For health care companies completing arduous clinical trials, there's a saying that every day is worth $1 million. Completing the paperwork required to meet regulations and pay doctors can cost pharmaceutical and biotech companies quite a few extra days.
CFS Clinical, based in Audubon, Pa., reduces the time and money spent on forms by automating the process. Using internal proprietary software called
InSite, CFS reduces "study startup" -- the time spent signing up patients and proving a site's FDA compliance -- by 20 percent. The platform also works with a global banking network to manage payments to physicians, reducing wait time from up to four months to one month.
According to Kevin Williams, VP of Corporate Development, CFS is the first company to focus exclusively on the business and financial management of clinical trials. The niche has proved lucrative. CFS currently works with seven of the top 20 international pharmaceutical companies and this past year the company (founded in 2001) has grown their revenue and employee base by 50 percent. They now have 75 employees and expect to hire 10 to 15 more within the next year. Positions are available in accounting, software development and project management.
CFS continues to innovate. The company recently added a "
Business Intelligence" service that shows clients all their InSite transactions.

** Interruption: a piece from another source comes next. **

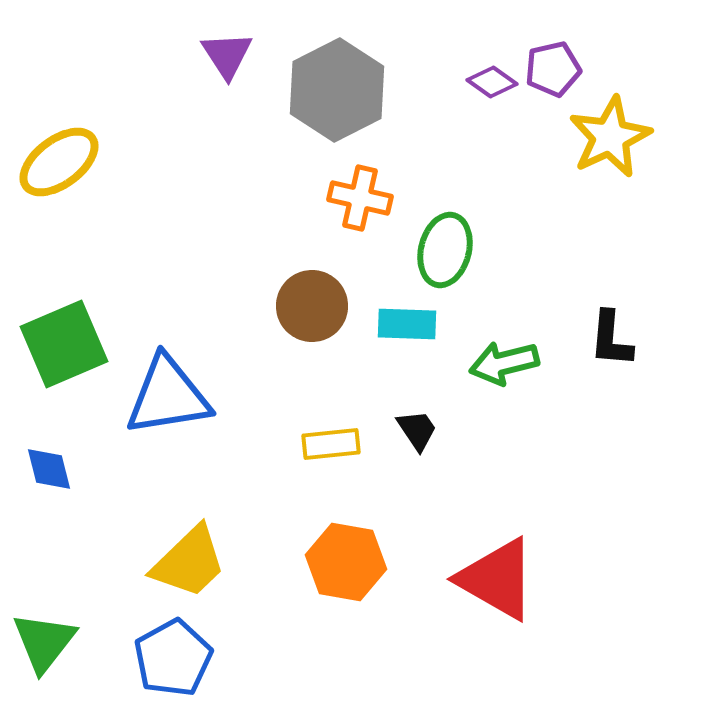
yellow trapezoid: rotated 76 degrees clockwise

Starting next year,
The Sunshine Act mandates healthcare providers disclose all payment information to the federal government.
"The process of actually making payments in the clinical research world is a bit backwards," says Williams. "We make the payments on the pharmaceutical company's behalf, then we aggregate that data and provide it back to them so they can report it."
The payments clinical trials make to physicians -- collectively dubbed "clinical grant spend" -- cover recruiting patients, screening patients, conducting trials and collecting clinical data. Williams says this portion accounts for 40 to 60 percent of a trial's entire budget. According to the
February 2011 issue of Focus, clinical grant spend leads to $13 billion in worldwide clinical trial spending. By amassing data from thousands of trials, CFS can predict this cost for individual trials.
"Trials, in terms of their timelines, are very volatile," says Williams. "They speed up, they slow down, they're behind, they change timelines. That has significant financial impact. We’re basically empowering our clients to control their finances much better."